Вассиана зябко поежилась, пытаясь стряхнуть неведомо откуда взявшийся холодок. За многие годы, прожитые ею после смерти отца — ее настоящего отца, о котором никто не догадывался — проведенные не только в Московии, но и дома, в Италии, она не встречала мужчины, который так походил бы на него, как Никита. Ухтомский нравился ей не только бесспорной красотой тела и лица, но и редкой для славянина подвижностью, кипучей энергией, бьющей через край, смелостью и чистосердечием.
Впрочем, последняя черта скорее отличала его от коварного итальянского герцога, но она была чрезвычайно характерна, как не раз убеждалась Вассиана, для выходцев с северной Руси.
Почувствовав ее взгляд, Никита обернулся и поднял голову. Даже сквозь мутную слюду она почувствовала, как взор его пронзил все ее существо, и мелкая дрожь пронеслась по телу. В дверь спальни постучали: два коротких удара, затем, через секунду, еще один — де Армес.
— Войдите, — разрешила женщина, отойдя от окна.
Дверь открылась. Появился капитан Гарсиа де Армес, несмотря на ранний час, одетый аккуратно и с иголочки. Белоснежные манжеты на его костюме и жабо рубашки сияли серебристыми блесками, длинные черные волосы — гладко зачесаны назад, даже замшевые перчатки — на руках.
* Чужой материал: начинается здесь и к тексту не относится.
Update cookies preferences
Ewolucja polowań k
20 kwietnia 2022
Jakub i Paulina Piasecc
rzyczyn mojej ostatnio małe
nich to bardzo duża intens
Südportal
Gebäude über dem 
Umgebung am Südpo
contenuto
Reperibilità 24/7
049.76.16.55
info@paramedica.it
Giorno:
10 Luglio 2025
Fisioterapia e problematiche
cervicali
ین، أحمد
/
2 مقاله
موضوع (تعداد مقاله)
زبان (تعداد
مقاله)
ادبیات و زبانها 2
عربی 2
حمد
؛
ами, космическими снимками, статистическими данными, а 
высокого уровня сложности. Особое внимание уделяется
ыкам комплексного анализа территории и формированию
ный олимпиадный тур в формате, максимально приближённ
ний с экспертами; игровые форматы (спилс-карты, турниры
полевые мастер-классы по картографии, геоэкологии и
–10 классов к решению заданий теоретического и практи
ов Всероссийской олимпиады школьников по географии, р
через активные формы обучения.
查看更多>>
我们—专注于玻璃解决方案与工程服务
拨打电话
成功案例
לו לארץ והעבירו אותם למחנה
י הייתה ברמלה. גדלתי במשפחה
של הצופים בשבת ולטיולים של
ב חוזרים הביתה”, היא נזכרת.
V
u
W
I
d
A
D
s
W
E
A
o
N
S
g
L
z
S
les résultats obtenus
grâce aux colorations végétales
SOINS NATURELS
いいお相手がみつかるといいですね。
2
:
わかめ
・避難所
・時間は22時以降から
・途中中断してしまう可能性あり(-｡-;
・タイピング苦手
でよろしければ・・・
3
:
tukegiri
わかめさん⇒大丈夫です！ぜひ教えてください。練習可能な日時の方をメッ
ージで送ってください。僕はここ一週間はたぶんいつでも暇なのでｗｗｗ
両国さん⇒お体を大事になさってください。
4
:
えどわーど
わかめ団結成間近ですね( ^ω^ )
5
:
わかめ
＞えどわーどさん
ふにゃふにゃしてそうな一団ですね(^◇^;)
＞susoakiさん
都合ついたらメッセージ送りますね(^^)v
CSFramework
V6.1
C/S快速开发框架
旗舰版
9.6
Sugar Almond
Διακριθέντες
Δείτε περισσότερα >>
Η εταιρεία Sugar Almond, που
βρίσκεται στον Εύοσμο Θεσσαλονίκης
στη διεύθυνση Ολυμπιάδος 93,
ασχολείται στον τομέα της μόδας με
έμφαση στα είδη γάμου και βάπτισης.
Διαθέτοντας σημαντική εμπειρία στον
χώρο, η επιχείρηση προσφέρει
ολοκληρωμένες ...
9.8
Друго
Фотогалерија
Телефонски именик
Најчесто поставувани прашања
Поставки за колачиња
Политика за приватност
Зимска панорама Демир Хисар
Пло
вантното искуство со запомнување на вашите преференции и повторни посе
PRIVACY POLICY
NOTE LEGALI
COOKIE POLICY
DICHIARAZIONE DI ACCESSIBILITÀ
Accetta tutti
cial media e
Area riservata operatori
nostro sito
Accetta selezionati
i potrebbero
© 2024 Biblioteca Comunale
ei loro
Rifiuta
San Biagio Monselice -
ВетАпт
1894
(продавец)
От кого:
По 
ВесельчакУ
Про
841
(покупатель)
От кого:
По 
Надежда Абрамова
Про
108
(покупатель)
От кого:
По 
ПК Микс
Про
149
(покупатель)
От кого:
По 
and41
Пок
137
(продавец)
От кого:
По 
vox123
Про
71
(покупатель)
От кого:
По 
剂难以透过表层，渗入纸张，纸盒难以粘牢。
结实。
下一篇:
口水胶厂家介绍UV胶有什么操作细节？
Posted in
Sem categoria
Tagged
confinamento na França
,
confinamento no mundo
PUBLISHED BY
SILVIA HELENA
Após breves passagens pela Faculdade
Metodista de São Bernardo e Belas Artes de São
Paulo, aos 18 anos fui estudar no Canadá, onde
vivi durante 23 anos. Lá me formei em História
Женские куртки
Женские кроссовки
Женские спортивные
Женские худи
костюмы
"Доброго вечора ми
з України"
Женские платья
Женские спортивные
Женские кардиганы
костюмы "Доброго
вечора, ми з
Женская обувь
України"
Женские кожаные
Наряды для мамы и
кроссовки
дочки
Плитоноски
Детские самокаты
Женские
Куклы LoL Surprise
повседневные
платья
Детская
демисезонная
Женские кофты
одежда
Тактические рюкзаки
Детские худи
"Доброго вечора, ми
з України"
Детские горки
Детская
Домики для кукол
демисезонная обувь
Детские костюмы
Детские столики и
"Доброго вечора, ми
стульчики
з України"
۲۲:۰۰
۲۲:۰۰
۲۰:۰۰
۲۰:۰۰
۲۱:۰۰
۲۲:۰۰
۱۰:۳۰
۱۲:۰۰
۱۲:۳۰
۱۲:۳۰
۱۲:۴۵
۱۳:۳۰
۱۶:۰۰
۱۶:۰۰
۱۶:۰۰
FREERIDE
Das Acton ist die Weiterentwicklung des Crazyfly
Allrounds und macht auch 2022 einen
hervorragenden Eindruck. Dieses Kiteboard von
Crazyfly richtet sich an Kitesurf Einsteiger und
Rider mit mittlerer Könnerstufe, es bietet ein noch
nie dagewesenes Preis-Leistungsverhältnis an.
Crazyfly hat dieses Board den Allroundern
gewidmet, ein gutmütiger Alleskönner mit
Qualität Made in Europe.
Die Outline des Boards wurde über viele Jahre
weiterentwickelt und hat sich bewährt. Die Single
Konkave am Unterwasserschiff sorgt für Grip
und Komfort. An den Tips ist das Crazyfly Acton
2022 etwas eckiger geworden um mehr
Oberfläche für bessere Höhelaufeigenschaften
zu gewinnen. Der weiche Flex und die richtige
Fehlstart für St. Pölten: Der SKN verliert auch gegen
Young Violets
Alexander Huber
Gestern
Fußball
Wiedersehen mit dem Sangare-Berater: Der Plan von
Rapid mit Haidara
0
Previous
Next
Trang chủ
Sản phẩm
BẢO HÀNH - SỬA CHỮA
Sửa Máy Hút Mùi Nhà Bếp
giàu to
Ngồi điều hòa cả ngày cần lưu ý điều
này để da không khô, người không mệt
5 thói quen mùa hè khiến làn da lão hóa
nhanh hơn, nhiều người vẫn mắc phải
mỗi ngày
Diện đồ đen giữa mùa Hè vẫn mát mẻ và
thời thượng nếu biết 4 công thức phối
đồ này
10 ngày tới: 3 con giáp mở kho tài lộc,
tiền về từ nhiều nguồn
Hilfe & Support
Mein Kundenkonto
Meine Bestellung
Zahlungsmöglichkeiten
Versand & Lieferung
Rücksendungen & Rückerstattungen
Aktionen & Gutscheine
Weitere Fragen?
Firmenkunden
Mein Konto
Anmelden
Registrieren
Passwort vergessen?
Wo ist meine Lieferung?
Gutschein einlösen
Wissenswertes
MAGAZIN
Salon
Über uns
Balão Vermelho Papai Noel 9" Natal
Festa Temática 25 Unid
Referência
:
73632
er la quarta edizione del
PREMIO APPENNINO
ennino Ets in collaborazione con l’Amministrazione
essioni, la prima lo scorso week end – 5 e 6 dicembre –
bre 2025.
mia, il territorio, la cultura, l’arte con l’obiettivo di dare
Войдя, он снял их и поклонился по-европейски, выставив вперед одну ногу в начищенном, как зеркало, черном сапоге со звездчатой шпорой.
— Как вам спалось, госпожа? — спросил он по-итальянски.
— Отвратительно, — призналась Вассиана. — Холодно. Сыро. Зябко. А ты?
— Я-то что! — загадочно улыбнулся испанец, подходя. — Мне не бывает ни холодно, ни жарко. Только вот собаки всю ночь выли.